▶ [Metin alıntısı]:
--
Azerbaycan toprakları Rusların egemenliğine girdikten hemen sonra Revan ve Karabağ'a Ermeniler yerleştirilmeye çalışılmıştır. Bilindiği gibi bu bölgelerde Ermeni nüfus azınlıkta iken 1828 de Güney Azerbaycan'dan Tebriz ve çevresinden, 1829-1830'da Erzurum ve çevresinden Ermeniler göçürülerek Revan (Erivan) ve çevresine yerleştirilmiştir. Ermeni tarihçilere göre de Revan ve çevresinde Ermeniler çoğunlukta değildi . 1905 ten itibaren Türklerle Ermeniler arasında çatışmalar başlamıştır. 1917 ihtilali sırasında Ermeniler Karabağ'ın Ermeni toprağı olduğunu ileri sürmüşlerse de , 1918 de Osmanlı Ordusu tarafından burada düzen sağlanmıştır.
1905 ihtilali Azerbaycan kültür ve edebiyatında yeni gelişmelere yol açmıştır. 1917 deki ihtilal başlamadan evvel, Azerbaycan Türkleri 15 Nisanda Bakü'de bir "Kafkasya Kurultayı" toplamıştır ve uzun münakaşalardan sonra "Mahalli Federasyon" esasını kabul etmişlerdir. İstiklal fikri Gence'nin "Ademi Merkeziyet Partisi " ile Bakü'nün "Müsavat Partisi"ni birleştirmiştir. İki milliyetçi ve Türkçü Nesib Bey Usupbeyli ile Mehmed Emin Resulzade bir araya gelerek Azerbaycan'ın istiklaline karar vermişlerdir. 28 Mayıs 1918 de Milli Azerbaycan Cumhuriyeti ilan edildi ve Türkiye tarafından da tanındı.
--
(Toplanan veri girdileri)
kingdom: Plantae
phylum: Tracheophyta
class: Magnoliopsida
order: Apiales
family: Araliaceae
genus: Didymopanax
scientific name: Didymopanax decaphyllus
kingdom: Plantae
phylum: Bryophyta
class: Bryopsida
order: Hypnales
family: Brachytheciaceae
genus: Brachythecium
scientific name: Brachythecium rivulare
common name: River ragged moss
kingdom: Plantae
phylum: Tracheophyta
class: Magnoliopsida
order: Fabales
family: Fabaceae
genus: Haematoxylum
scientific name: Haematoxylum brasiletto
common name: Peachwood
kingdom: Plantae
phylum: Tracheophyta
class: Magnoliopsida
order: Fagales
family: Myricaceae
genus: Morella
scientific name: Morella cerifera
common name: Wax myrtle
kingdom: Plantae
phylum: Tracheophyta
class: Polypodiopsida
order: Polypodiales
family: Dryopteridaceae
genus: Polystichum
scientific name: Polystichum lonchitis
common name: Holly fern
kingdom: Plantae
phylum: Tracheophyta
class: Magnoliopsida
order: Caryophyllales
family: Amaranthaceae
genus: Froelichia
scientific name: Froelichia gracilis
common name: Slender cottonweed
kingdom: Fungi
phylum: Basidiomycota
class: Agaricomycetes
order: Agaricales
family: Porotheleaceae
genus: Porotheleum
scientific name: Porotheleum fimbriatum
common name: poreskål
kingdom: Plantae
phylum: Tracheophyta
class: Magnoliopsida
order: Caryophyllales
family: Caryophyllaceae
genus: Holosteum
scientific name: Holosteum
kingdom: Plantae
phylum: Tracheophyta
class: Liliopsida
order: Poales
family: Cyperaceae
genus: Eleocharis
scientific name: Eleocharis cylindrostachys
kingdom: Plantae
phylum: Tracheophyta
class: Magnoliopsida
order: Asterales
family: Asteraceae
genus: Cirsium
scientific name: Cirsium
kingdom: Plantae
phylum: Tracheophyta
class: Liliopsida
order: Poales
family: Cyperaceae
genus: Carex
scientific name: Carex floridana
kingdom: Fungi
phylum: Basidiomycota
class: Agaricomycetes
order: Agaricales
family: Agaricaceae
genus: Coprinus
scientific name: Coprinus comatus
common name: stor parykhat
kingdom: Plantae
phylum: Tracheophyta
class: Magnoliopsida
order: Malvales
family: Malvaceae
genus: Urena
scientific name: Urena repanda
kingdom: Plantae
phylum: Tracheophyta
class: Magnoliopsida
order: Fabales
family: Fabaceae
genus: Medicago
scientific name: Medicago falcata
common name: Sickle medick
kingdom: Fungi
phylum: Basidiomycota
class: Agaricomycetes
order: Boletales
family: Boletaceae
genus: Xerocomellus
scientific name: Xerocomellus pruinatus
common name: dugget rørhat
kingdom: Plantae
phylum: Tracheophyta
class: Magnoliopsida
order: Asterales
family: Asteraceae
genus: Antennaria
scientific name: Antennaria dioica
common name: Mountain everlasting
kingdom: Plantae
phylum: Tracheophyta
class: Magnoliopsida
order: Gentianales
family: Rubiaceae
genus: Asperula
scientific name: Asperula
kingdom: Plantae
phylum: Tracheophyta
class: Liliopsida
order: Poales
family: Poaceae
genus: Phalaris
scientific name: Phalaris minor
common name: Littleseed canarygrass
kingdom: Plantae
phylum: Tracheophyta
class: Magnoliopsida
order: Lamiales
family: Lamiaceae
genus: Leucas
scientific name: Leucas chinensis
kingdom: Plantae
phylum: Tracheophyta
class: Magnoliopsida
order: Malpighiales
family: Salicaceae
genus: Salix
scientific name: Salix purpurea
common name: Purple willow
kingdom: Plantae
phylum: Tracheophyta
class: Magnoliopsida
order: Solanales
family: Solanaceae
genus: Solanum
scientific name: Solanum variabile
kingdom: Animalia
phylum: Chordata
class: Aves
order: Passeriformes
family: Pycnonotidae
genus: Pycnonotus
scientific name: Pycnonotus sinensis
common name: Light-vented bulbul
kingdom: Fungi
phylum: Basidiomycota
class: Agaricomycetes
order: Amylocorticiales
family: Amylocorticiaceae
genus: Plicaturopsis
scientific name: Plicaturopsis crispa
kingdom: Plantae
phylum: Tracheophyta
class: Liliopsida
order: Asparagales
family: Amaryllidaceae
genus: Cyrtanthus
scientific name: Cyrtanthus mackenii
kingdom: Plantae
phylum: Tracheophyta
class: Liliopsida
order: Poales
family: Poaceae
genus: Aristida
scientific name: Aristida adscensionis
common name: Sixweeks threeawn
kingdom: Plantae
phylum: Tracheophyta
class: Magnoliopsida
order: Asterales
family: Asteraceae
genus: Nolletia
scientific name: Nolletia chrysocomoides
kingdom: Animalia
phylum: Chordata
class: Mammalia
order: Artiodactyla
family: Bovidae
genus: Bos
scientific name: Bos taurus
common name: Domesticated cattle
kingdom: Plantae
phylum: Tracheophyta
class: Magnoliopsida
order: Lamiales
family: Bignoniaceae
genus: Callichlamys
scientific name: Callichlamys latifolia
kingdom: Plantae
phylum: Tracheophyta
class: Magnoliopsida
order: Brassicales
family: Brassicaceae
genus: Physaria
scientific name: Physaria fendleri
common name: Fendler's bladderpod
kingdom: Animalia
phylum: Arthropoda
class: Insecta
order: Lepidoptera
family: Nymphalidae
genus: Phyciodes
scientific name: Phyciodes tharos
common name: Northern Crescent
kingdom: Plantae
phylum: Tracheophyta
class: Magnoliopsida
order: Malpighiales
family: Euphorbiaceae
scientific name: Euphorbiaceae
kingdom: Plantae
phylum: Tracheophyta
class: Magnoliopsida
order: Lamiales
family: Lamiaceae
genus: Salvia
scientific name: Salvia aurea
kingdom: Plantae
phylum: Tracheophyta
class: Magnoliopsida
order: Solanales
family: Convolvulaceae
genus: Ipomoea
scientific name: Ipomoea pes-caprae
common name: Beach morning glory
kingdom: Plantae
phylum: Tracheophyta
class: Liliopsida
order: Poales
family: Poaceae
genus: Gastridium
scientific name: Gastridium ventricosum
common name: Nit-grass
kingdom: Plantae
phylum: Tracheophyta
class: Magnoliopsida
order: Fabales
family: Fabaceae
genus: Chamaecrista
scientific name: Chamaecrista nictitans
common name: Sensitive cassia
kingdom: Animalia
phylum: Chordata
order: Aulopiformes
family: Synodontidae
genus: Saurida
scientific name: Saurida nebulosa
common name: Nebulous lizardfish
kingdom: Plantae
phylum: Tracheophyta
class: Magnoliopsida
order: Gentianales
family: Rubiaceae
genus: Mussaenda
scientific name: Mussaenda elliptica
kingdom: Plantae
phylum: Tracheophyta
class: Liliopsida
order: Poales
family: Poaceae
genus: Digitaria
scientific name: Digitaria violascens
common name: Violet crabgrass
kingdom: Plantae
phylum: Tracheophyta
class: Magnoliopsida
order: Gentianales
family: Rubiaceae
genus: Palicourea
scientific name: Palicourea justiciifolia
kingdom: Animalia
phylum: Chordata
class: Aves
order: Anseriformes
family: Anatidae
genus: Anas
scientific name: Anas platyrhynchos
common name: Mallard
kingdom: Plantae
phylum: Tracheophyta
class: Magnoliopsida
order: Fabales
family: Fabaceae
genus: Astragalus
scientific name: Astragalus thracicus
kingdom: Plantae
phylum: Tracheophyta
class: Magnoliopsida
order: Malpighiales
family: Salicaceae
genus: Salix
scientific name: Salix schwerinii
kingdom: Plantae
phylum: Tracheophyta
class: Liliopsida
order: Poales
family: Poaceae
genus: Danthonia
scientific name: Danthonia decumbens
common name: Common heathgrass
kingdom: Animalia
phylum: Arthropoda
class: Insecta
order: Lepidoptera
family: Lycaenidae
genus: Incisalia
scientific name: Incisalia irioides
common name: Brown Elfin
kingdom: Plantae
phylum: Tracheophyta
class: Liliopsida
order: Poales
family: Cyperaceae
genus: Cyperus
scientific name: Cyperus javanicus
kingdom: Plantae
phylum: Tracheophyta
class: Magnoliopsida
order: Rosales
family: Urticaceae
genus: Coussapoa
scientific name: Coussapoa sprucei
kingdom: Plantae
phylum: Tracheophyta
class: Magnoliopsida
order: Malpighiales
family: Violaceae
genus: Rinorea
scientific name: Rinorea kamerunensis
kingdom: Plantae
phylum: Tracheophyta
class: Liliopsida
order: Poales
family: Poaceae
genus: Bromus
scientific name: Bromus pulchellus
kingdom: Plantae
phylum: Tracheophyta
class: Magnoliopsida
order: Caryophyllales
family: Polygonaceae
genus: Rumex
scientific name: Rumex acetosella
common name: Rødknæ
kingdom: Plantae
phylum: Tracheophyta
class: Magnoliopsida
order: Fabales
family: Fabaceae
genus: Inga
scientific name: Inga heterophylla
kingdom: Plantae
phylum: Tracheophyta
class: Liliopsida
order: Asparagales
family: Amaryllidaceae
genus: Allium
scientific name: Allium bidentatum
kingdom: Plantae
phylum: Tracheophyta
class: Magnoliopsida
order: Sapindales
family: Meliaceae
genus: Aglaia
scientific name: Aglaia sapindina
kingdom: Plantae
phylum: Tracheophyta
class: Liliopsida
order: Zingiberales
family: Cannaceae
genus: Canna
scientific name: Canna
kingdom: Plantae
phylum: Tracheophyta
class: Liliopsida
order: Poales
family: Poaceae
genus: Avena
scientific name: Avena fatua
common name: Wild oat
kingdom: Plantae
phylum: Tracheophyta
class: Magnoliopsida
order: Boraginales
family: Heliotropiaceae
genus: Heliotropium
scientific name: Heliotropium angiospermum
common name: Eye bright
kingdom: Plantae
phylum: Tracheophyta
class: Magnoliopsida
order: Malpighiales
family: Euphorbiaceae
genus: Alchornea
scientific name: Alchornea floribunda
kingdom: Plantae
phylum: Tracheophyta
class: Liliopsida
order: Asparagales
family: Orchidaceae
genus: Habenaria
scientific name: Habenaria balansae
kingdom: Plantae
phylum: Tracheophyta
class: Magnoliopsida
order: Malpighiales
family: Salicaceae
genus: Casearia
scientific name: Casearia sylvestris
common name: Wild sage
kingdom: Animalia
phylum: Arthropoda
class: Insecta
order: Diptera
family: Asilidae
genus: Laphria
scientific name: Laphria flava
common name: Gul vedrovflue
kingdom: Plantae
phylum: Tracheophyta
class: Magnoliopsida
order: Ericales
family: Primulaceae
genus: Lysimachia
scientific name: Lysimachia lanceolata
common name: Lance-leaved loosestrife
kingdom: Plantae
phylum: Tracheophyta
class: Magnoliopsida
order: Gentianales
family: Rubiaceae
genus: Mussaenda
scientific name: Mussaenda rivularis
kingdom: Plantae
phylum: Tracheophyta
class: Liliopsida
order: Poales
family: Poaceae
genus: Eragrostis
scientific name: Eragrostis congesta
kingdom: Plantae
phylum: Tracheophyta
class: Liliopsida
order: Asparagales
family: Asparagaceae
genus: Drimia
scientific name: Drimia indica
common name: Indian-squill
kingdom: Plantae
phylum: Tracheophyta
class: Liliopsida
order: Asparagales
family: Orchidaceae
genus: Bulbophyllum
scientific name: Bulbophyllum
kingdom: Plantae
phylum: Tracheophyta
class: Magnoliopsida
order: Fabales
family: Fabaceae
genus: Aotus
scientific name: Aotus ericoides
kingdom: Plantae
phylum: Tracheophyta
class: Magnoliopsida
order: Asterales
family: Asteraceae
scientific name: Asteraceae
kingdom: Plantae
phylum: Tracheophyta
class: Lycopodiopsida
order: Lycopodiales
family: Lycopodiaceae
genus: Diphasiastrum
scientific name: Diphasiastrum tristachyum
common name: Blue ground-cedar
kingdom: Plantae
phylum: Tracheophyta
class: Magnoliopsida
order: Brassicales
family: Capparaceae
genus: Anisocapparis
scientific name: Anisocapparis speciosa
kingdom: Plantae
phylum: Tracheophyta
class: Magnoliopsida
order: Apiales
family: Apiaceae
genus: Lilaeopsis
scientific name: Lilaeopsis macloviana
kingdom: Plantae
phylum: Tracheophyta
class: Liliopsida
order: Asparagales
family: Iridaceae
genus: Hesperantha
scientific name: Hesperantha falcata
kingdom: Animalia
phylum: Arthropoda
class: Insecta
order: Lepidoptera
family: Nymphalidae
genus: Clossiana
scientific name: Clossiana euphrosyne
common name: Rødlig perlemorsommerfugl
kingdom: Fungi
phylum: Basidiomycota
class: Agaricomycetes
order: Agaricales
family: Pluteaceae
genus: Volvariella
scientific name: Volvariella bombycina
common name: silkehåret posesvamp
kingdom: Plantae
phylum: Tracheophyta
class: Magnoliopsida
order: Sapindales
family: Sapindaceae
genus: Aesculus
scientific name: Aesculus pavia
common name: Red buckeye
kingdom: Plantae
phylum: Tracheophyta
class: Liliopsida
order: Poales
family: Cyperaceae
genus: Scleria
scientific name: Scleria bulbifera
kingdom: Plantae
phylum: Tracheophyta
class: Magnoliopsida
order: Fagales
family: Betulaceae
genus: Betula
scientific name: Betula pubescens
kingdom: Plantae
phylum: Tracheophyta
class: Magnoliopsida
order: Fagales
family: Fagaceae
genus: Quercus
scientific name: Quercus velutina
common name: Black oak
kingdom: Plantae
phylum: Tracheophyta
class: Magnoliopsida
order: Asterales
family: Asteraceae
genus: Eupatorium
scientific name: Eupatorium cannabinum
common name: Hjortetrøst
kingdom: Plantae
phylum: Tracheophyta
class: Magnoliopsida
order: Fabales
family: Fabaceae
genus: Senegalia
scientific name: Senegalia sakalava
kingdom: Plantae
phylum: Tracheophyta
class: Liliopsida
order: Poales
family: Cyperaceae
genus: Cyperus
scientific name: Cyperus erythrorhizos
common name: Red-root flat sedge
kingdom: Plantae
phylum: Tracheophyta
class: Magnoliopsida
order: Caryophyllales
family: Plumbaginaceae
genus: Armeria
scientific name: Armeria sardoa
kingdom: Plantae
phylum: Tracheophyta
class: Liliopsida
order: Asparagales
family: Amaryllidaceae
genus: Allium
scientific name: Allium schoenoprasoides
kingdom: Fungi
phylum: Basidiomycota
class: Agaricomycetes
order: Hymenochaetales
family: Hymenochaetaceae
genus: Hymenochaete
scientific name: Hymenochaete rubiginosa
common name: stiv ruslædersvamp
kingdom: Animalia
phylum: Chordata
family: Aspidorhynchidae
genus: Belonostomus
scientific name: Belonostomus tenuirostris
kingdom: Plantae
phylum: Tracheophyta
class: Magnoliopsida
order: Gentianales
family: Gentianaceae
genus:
--
▶ [Problem tanımı]: Azerbaycan tarihini anlatan metinde adı geçen şehirleri lütfen metindeki yazılışlarıyla sıralayın.

▶ [Görev çıktısı]: Revan (Erivan), Tebriz, Erzurum, Bakü, Gence